Yeah. I have been raped a couple of times. It's such an ugly word and an ugly thing, and I felt ugly having been involved in it. But I am finally able to call it what it was, and say that I am a victim of rape and sexual abuse, and it sucks.

And it's really not that uncommon. I know SO many people who have been raped. And THAT sucks.

Anyway. I might be super gay, who knows. But I think coming to terms with my history could help me really figure myself out. But those are kind of the big problems I'm trying to deal with right now. And I don't think anyone really reads this, but if you are, I'm sorry if this made you uncomfortable. I figured this blog was a good outlet for me, because it's public so it really is a medium through which I can feel like I'm admitting something "out loud" (so to speak), and maybe I can start facing it.

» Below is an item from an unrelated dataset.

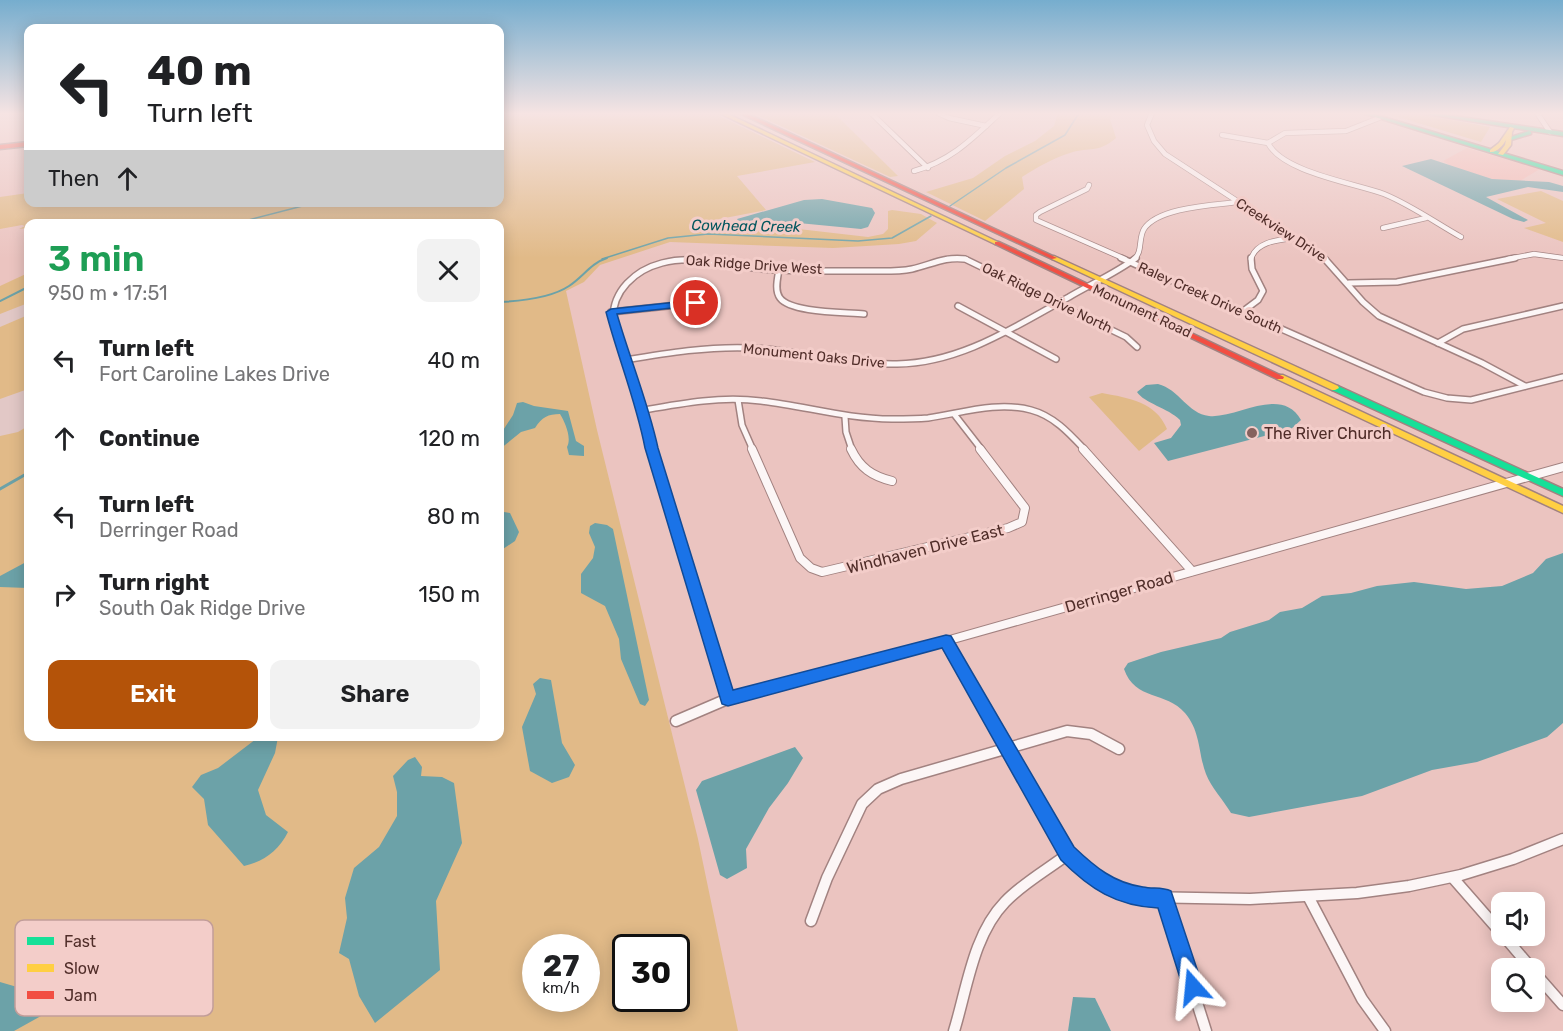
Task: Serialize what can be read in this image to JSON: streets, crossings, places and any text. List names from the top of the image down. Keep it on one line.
{"streets":{"main road":["Monument Road"],"street":["Creekview Drive","Oak Ridge Drive West","Oak Ridge Drive North","Raley Creek Drive South","Monument Oaks Drive","Windhaven Drive East","Derringer Road"]},"crossings":[["Creekview Drive","Raley Creek Drive South"],["Oak Ridge Drive West","Oak Ridge Drive North"],["Oak Ridge Drive North","Monument Oaks Drive"],["Raley Creek Drive South","Monument Oaks Drive"],["Monument Road","Monument Oaks Drive"],["Monument Road","Derringer Road"]],"water":["Cowhead Creek"],"places":["The River Church"],"legend":["Fast","Slow","Jam"],"page":{"turn":["40 m","Turn left"],"then":"Then","heading":["3 min","950 m · 17:51"],"list":[{"name":"Turn left","note":"Fort Caroline Lakes Drive","value":"40 m"},{"name":"Continue","value":"120 m"},{"name":"Turn left","note":"Derringer Road","value":"80 m"},{"name":"Turn right","note":"South Oak Ridge Drive","value":"150 m"}],"buttons":["Exit","Share"],"speed":"27 km/h","limit":"30"}}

I'm not going to start blabbing this to my friends, because I'm not ready for that. And yeah, maybe eventually I'll need support to get through this, but for now I just need to start by telling myself that it is what it is. I don't want anyone feeling sorry for me or thinking I'm fragile.

I'm okay. Or I'm working on being okay, at least.
Besides. We all have problems. So let's face it.


This week's goal: Start looking for research positions.

Friday, October 14, 2016

Friday, October 7, 2016

Recap

Saturday: A friend was made.
Sunday: A goal was met.
Monday: I made her laugh.
Tuesday: I stayed awake.
Wednesday: The cops were called.
Thursday: I took control.
Friday: I saw old friends.

This week's goal: Put it in The Box.